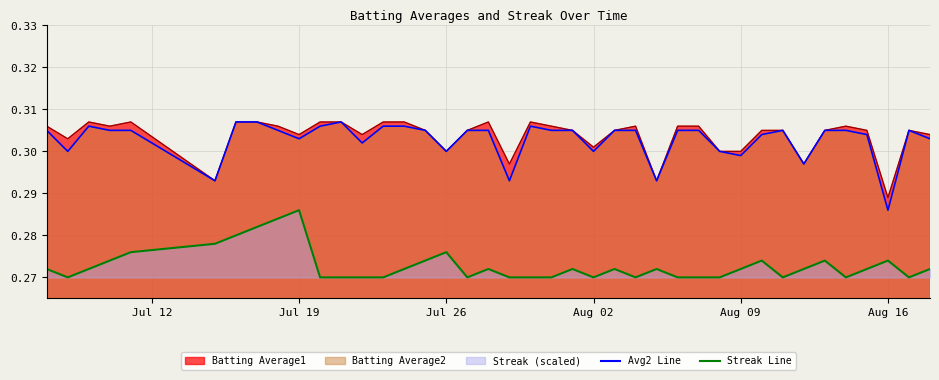

What is the total value across all series at 2010-07-23?

0.9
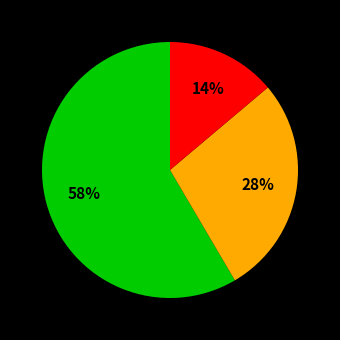

How many slices are in this pie chart?

3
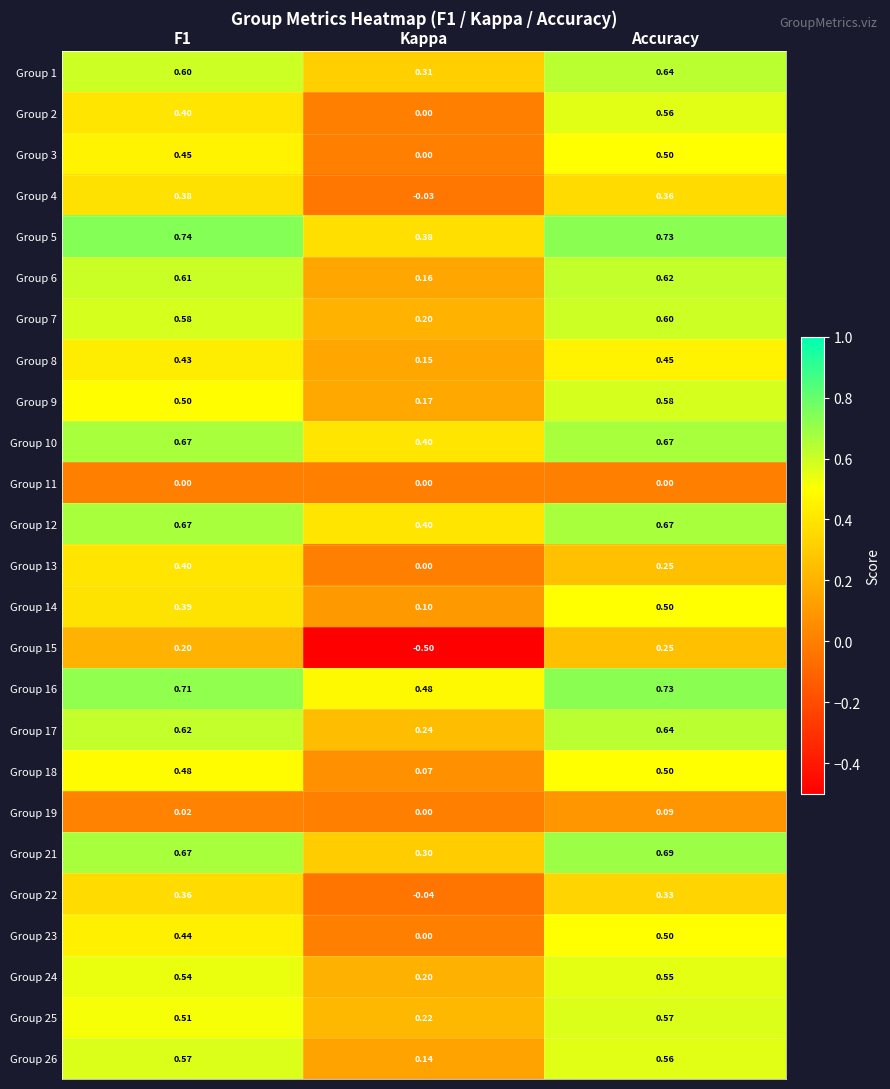

At which label does Group 14 reach its minimum?

Kappa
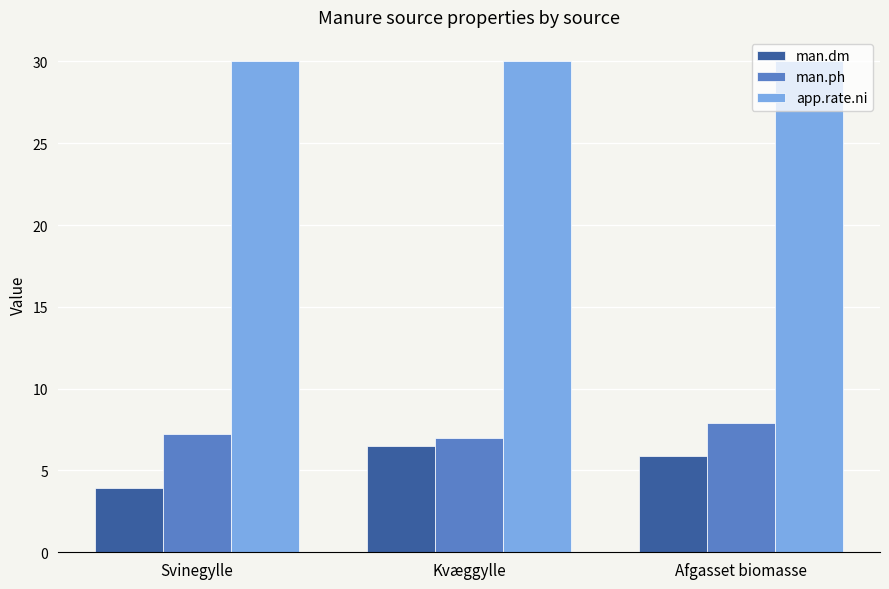

List the series in order of their peak value, lowest first.

man.dm, man.ph, app.rate.ni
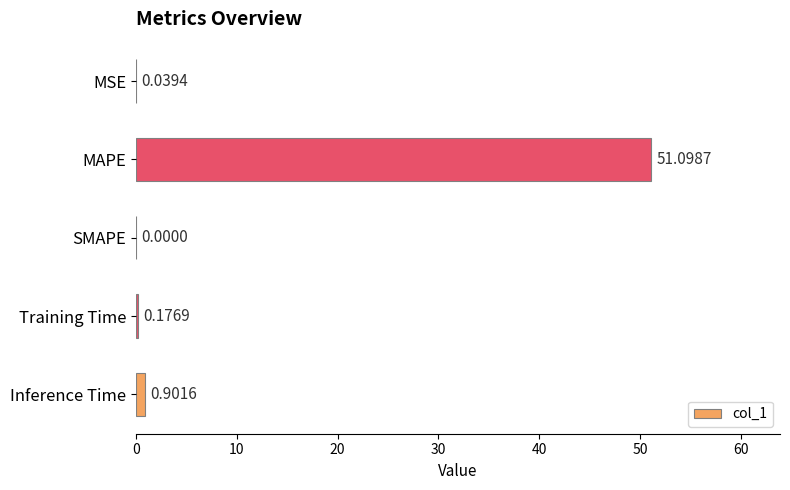

What is the change in value from SMAPE to Inference Time?

+0.9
- - - -
■ **What you will do**:
Could you copy the records above word for word, leaving out the pictures?

■ **Written solution**:
What is the total value across all series at 2010-07-23?

0.9

How many slices are in this pie chart?

3

At which label does Group 14 reach its minimum?

Kappa

List the series in order of their peak value, lowest first.

man.dm, man.ph, app.rate.ni

What is the change in value from SMAPE to Inference Time?

+0.9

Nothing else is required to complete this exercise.